Expansion in size or change looking like one or the two bosoms.
Pain and tenderness in/or any part of the breast.
Unusual nipple discharge (clear, bloody, or another color).
Irritation or dimpling of breast skin.
Pulling in of the nipple or pain in the nipple area.
Treatments of breast cancer:
For the treatment of cancer, there will be a multidisciplinary team (MDT) who work together to provide the best treatment and care, such as surgeons performing operations, medical oncologists treat cancer with medicine, and radiation oncologists treat cancer with radiation.
There are several ways to treat breast cancer which depend on the types of breast cancer and how far it has spread. The patient often gets more than one kind of treatment. The main treatment for breast cancer are:
- Surgery: Surgery is usually the first type of treatment for breast cancer. There are mainly 2 types of breast cancer surgery:
Breast-conserving surgery, where the tumor and a little surrounding breast tissue are removed.

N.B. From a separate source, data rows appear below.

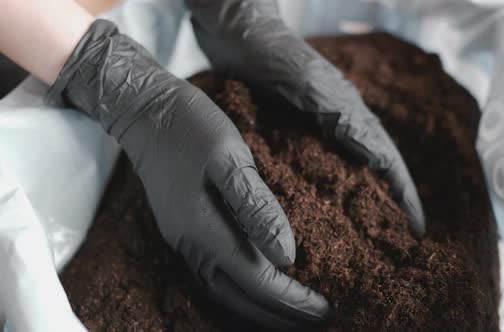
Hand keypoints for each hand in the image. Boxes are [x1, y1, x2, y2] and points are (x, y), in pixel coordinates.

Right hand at [48, 19, 330, 329]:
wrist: (145, 111)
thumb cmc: (191, 126)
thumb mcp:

Mastectomy, where the whole breast is removed including the nipple.
Mastectomy may then be followed by reconstructive surgery (recreating a breast). It may be done at the same time as a mastectomy or may be done later.
Surgery is then followed by:
- Radiotherapy: This is the treatment where high-energy rays are used to kill the cancer cells.
Chemotherapy: In this treatment special medicines are used to shrink or kill the cancer cells. The medicine can be oral or injectable.
Hormonal therapy: This therapy blocks cancer cells from getting the hormones that are needed to grow.
Biological therapy: This treatment works with the body’s immune system. It helps to fight against cancer cells or to control side effects from other cancer treatments.
Breast Cancer in Male:
Before puberty, the breasts of a man are similar to the breasts of a woman. Though the breast tissues of a man don’t grow, they still have the tissue so a man can get breast cancer too. The risk of a man getting breasts is very rare (about 1 per 1000) but it is just as serious as the breast cancer of a woman. It has the same symptoms and treatments that of a woman’s breast cancer.
Causes for breast cancer in male is almost similar to females. Some other causes may be as follow:
- History of radiation exposure in/around the chest
Breast cancer in first-degree relatives
Having liver cirrhosis
A rare genetic condition, known as Klinefelter’s Syndrome
Diseases of testicles, like mumps orchitis, a testicular injury, or an undescended testicle
Gynecomastia may also slightly increase the risk of breast cancer in males.